### Plain-text document sources
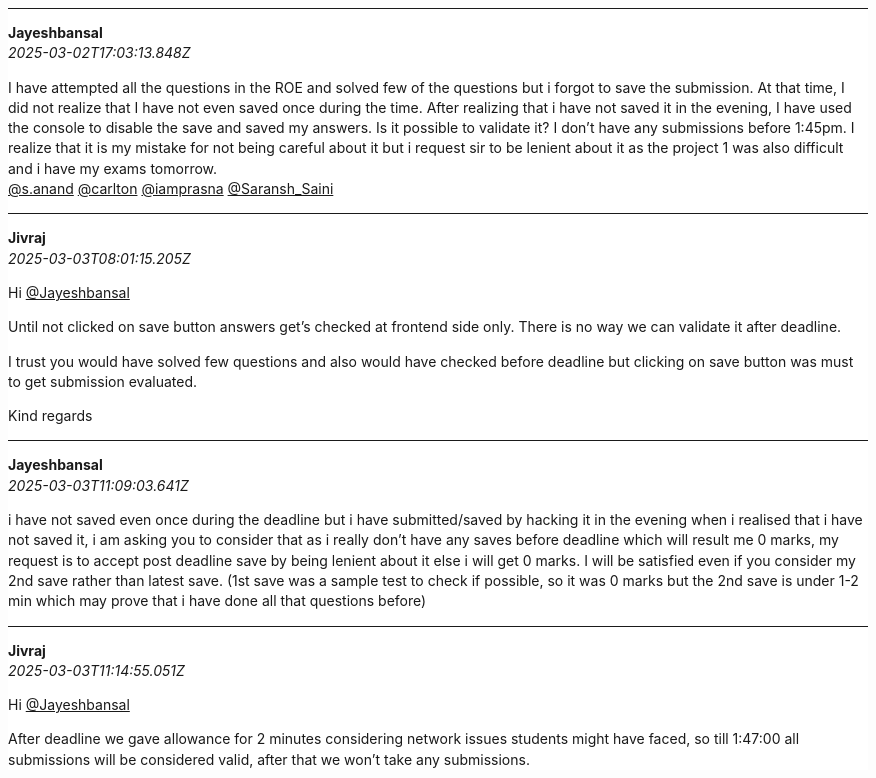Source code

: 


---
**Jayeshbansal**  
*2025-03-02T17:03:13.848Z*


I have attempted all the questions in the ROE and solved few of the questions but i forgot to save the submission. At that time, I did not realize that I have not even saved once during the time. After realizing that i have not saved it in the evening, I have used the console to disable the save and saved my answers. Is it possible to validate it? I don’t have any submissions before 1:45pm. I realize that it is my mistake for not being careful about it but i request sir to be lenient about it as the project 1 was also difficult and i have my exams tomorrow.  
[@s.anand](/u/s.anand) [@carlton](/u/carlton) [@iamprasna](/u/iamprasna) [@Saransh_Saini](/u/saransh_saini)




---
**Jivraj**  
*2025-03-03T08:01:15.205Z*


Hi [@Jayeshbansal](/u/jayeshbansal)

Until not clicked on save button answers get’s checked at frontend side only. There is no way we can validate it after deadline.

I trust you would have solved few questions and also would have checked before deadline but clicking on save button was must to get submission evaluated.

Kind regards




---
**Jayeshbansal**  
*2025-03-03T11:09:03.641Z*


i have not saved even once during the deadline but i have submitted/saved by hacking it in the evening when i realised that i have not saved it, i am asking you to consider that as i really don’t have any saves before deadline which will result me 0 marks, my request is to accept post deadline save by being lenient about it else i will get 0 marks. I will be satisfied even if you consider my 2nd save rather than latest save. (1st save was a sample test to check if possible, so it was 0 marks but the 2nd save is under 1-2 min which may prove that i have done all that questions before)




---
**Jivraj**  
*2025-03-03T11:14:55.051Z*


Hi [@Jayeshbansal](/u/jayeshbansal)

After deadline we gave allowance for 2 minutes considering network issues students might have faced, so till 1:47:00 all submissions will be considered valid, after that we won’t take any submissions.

### What you have to do
In the data, count the lines that include the string "button", then give that number and nothing more.

### Solution to the problem
2